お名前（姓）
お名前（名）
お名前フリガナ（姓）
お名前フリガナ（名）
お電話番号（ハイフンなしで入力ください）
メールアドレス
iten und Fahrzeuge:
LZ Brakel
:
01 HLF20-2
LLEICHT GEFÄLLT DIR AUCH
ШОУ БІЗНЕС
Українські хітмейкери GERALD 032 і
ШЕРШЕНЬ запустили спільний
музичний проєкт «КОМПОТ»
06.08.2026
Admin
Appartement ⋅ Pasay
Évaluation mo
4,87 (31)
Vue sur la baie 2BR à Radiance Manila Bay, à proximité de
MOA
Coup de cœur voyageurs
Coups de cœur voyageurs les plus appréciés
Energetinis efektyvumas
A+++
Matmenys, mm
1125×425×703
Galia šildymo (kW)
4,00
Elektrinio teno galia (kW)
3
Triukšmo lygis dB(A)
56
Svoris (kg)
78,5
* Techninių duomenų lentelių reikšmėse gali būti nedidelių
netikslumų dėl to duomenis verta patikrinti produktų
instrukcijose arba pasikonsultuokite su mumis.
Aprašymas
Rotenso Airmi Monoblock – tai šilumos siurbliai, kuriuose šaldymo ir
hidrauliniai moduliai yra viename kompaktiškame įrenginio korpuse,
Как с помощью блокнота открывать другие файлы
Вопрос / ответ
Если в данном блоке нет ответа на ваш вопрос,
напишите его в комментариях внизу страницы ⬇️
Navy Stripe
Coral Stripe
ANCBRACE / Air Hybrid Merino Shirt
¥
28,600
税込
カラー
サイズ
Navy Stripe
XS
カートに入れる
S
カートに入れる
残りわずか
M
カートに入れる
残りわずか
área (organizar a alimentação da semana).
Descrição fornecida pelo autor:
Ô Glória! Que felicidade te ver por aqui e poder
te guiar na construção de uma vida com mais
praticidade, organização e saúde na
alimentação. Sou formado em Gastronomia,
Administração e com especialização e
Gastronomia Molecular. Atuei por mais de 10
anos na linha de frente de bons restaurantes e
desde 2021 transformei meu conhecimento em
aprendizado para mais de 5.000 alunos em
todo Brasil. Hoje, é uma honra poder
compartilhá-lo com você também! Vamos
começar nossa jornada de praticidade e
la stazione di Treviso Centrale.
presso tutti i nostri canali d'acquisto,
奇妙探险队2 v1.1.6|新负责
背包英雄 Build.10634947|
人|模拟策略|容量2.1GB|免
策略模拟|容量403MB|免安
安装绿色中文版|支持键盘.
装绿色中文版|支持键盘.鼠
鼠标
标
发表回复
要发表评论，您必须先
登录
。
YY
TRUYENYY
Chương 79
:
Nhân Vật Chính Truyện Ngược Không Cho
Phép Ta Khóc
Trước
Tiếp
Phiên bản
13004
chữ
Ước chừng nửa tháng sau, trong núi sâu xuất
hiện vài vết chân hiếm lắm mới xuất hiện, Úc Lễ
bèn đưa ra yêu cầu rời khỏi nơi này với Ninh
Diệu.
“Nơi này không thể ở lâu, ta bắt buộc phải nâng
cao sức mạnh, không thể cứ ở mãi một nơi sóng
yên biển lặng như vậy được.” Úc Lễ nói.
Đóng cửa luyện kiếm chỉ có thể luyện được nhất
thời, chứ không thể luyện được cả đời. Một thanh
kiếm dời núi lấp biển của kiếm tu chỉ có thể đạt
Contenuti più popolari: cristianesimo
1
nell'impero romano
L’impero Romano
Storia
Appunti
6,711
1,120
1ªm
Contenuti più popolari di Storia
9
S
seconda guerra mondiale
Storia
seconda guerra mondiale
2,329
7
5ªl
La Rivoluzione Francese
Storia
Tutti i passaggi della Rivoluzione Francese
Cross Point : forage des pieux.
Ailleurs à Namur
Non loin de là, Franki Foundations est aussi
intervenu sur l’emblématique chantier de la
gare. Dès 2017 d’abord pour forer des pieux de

::::

## What you are asked to do
Retype the stretch of the records from the start through the line containing "Évaluation mo", keeping every line unchanged.

## Finished exercise
お名前（姓）
お名前（名）
お名前フリガナ（姓）
お名前フリガナ（名）
お電話番号（ハイフンなしで入力ください）
メールアドレス
iten und Fahrzeuge:
LZ Brakel
:
01 HLF20-2
LLEICHT GEFÄLLT DIR AUCH
ШОУ БІЗНЕС
Українські хітмейкери GERALD 032 і
ШЕРШЕНЬ запустили спільний
музичний проєкт «КОМПОТ»
06.08.2026
Admin
Appartement ⋅ Pasay
Évaluation mo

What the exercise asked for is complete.